Elsewhere, the US-based National Wrestling Alliance, of which he was a member, was also coming under pressure.
The alliance, comprising promoters in virtually every state plus outposts like New Zealand, controlled professional wrestling for decades. Each member organisation ran its own operation with wrestlers moving between the different regions, sometimes adopting different personas as they did so.

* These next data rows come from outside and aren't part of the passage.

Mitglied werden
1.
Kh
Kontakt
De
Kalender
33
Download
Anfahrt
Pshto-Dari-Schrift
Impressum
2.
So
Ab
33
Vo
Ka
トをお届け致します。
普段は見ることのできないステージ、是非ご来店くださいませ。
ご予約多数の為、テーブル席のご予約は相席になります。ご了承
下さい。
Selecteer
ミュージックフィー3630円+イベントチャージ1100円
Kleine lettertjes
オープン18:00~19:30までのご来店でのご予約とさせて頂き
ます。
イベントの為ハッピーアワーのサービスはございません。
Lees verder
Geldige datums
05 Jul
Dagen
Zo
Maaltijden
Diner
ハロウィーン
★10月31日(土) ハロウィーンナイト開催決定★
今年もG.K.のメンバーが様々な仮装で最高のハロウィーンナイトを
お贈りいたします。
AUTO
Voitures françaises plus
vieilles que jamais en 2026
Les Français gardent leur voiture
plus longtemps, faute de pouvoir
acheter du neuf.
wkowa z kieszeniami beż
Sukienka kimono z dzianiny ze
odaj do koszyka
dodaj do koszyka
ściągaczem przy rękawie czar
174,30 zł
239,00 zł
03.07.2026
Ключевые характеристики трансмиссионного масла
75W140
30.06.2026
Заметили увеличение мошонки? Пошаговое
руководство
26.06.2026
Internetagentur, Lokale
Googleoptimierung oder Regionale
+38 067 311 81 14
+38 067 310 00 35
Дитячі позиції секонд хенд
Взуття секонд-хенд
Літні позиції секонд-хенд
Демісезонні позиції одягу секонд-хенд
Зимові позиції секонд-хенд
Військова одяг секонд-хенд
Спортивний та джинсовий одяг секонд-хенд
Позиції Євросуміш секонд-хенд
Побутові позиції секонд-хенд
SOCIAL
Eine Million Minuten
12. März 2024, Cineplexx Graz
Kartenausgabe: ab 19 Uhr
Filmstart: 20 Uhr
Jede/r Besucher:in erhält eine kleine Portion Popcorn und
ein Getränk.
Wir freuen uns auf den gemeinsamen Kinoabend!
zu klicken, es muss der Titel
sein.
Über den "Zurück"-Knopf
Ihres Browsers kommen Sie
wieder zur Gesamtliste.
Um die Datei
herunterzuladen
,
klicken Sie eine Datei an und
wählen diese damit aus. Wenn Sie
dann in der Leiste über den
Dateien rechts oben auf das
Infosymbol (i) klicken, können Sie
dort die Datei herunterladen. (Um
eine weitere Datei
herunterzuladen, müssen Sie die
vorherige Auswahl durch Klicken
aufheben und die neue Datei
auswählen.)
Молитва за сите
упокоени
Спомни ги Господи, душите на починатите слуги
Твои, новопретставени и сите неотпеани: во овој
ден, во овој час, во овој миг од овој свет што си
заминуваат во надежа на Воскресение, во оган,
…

But McMahon's expansion of his father's New York based franchise into a US-wide operation gradually put the other promoters out of business. Today, his WWE juggernaut dominates the scene. Its performers are bigger, do more dangerous acrobatic stunts, earn more money and play before bigger crowds and a worldwide television audience, but Rickard is not part of it.
"It doesn't compare," says Rickard, who, even in his promoting days, divided his talent into two categories - performers and wrestlers. "Vince McMahon changed its name from WWF which stands for World Wrestling Federation to WWE, World Wrestling Entertainment. He's said it all himself without saying any more.
"Some of them do some good moves, they do, but I'm not going to see a wrestling match that lasts an hour or half an hour.
"You see a guy in there with his wife involved, his daughters involved, his sons involved. Why would I want to watch that""
by Nick Venter..
Chris Pugsley wrote:
My mom is from New Zealand and when ever a show would come by her family would drive the wrestlers to the hotel and the arena and every and sometimes they would stay at their house. Ox Baker is one that come to mind. Living down there for 7 months in 2004 was proof enough that Pro Wrestling was nothing like the golden ages seemed to be. Great Article.